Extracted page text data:

- Opening Delimiter -

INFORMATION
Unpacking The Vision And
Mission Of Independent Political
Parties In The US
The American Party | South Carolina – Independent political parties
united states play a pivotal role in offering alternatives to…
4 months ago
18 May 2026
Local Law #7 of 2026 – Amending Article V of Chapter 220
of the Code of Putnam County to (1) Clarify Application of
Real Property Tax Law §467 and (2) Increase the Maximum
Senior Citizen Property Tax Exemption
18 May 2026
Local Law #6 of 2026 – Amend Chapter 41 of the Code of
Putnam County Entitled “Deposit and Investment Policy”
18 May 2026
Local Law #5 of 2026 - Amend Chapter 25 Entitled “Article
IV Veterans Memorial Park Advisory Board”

- Closing Delimiter -
- Opening Delimiter -

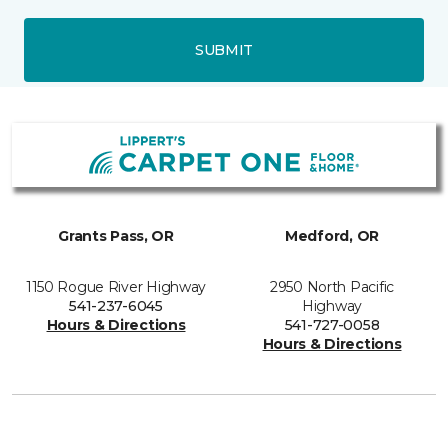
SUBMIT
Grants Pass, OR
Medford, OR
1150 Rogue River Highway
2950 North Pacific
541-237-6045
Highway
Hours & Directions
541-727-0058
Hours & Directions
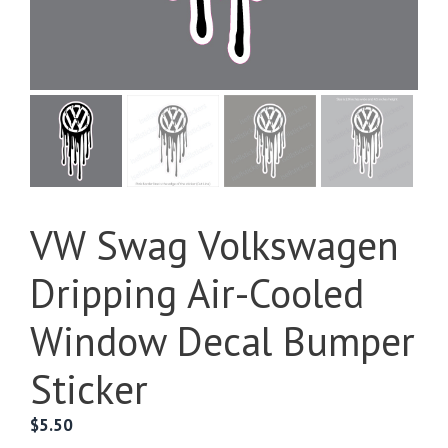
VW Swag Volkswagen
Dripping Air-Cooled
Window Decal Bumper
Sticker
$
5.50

- Closing Delimiter -
- Opening Delimiter -

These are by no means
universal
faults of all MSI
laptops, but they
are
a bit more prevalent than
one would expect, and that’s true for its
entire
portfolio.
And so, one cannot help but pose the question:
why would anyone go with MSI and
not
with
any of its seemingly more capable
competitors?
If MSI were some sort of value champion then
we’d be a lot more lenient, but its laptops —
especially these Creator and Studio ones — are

- Closing Delimiter -

**EXERCISE:** In the data above, find the line that contains "united states play" and the line that contains "IV Veterans Memorial". Repeat exactly those lines and every line between them, and only those.

**REPLY TO THE TASK:**
united states play a pivotal role in offering alternatives to…
4 months ago
18 May 2026
Local Law #7 of 2026 – Amending Article V of Chapter 220
of the Code of Putnam County to (1) Clarify Application of
Real Property Tax Law §467 and (2) Increase the Maximum
Senior Citizen Property Tax Exemption
18 May 2026
Local Law #6 of 2026 – Amend Chapter 41 of the Code of
Putnam County Entitled “Deposit and Investment Policy”
18 May 2026
Local Law #5 of 2026 - Amend Chapter 25 Entitled “Article
IV Veterans Memorial Park Advisory Board”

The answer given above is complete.